◆ **What the exercise asks**: Carry on the passage below about preparing written time estimates, starting right after its final sentence.

◆ **Source document**:
BEGIN

Restate that meaning as the first and last part of your written
estimate. Prepare a written estimate by deconstructing the task
into progressively smaller subtasks until each small task is no
more than a day; ideally at most in length. The most important
thing is not to leave anything out. For instance, documentation,
testing, time for planning, time for communicating with other
groups, and vacation time are all very important. If you spend part
of each day dealing with knuckleheads, put a line item for that in
the estimate. This gives your boss visibility into what is using up
your time at a minimum, and might get you more time.
I know good engineers who pad estimates implicitly, but I
recommend that you do not. One of the results of padding is trust
in you may be depleted. For instance, an engineer might estimate
three days for a task that she truly thinks will take one day. The
engineer may plan to spend two days documenting it, or two days
working on some other useful project. But it will be detectable
that the task was done in only one day (if it turns out that way),
and the appearance of slacking or overestimating is born. It's far
better to give proper visibility into what you are actually doing.

END

◆ **Material provided**:
BEGIN

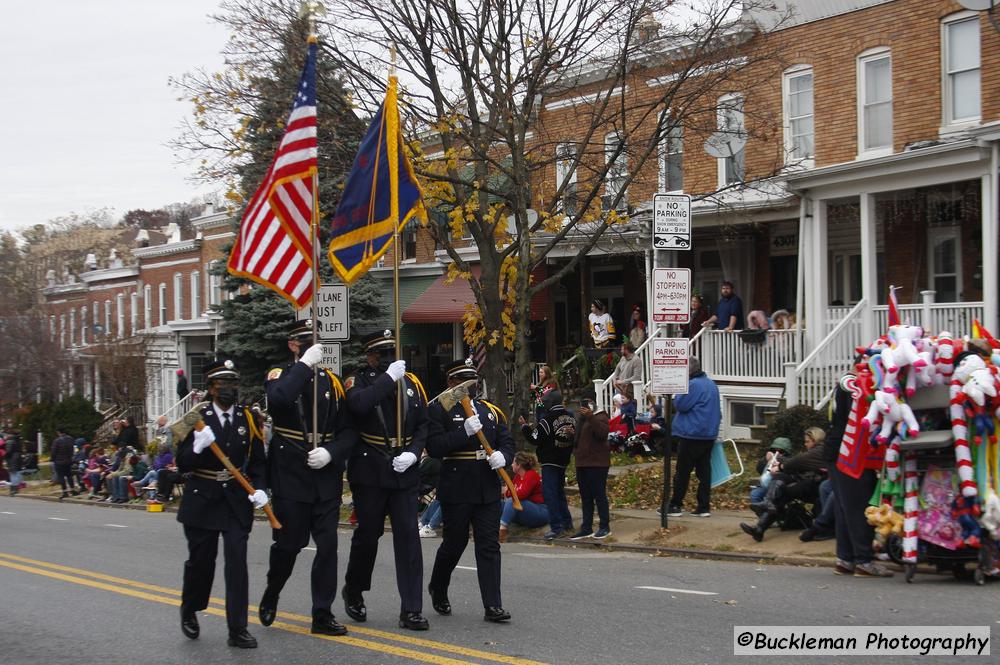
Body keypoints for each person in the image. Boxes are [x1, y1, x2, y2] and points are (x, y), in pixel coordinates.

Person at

END

◆ **Exercise output**:
If documentation takes twice as long as coding and the estimate
says so, tremendous advantage is gained by making this visible to
the manager.
Pad explicitly instead. If a task will probably take one
day---but might take ten days if your approach doesn't work---note
this somehow in the estimate if you can; if not, at least do an
average weighted by your estimates of the probabilities. Any risk
factor that you can identify and assign an estimate to should go
into the schedule. One person is unlikely to be sick in any given
week. But a large project with many engineers will have some sick
time; likewise vacation time. And what is the probability of a
mandatory company-wide training seminar? If it can be estimated,
stick it in. There are of course, unknown unknowns, or unk-unks. Unk-unks by definition cannot be
estimated individually. You can try to create a global line item
for all unk-unks, or handle them in some other way that you
communicate to your boss. You cannot, however, let your boss forget
that they exist, and it is devilishly easy for an estimate to
become a schedule without the unk-unks considered.
In a team environment, you should try to have the people who
will do the work do the estimate, and you should try to have
team-wide consensus on estimates. People vary widely in skill,
experience, preparedness, and confidence. Calamity strikes when a
strong programmer estimates for herself and then weak programmers
are held to this estimate. The act of having the whole team agree
on a line-by-line basis to the estimate clarifies the team
understanding, as well as allowing the opportunity for tactical
reassignment of resources (for instance, shifting burden away from
weaker team members to stronger).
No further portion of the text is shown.